[Dataset entries]

:::

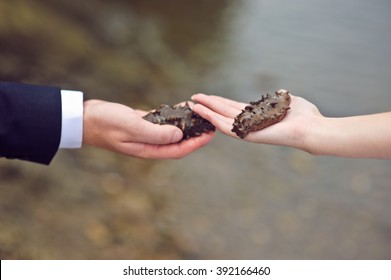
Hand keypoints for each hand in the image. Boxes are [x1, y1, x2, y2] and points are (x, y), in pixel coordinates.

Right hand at [82, 100, 214, 158]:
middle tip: (210, 123)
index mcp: (148, 149)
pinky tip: (182, 106)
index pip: (178, 149)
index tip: (210, 135)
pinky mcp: (141, 123)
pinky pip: (162, 121)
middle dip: (195, 134)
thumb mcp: (132, 127)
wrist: (85, 118)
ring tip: (200, 113)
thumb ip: (156, 133)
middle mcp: (149, 144)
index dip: (196, 144)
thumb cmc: (106, 123)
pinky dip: (173, 115)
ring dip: (186, 123)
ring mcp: (145, 134)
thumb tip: (180, 136)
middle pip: (178, 142)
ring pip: (172, 131)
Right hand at [192, 93, 321, 151]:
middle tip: (194, 98)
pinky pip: (228, 127)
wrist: (311, 128)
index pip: (232, 107)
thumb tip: (281, 92)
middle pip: (223, 112)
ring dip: (207, 111)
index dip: (218, 101)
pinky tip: (204, 112)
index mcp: (256, 114)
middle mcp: (249, 122)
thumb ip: (281, 97)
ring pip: (221, 119)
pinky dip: (214, 119)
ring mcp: (248, 129)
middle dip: (208, 105)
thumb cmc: (304, 115)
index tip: (207, 97)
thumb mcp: (288, 100)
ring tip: (194, 104)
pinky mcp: (248, 135)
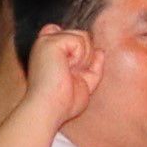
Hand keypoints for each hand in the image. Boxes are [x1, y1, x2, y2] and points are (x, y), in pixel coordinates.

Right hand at [34, 15, 109, 133]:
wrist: (49, 110)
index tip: (71, 73)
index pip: (72, 37)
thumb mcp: (83, 83)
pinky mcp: (51, 42)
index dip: (81, 52)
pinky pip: (80, 41)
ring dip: (83, 60)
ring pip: (83, 37)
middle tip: (70, 76)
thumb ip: (92, 67)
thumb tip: (101, 51)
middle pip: (82, 36)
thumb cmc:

:::

● **What to produce**
Among the entries above, locate the lines containing "pinky mcp: (141, 123)" and "middle pip: (178, 142)", and transcribe exactly those two lines and all lines between.

● **Written answer**
pinky mcp: (141, 123)
pinky pip: (162, 121)
middle dip: (195, 134)
thumb mcp: (132, 127)
wrist: (85, 118)
ring tip: (200, 113)
thumb ip: (156, 133)
middle mcp: (149, 144)
index dip: (196, 144)
thumb cmc: (106, 123)
pinky dip: (173, 115)
ring dip: (186, 123)
ring mcp: (145, 134)
thumb tip: (180, 136)
middle pip: (178, 142)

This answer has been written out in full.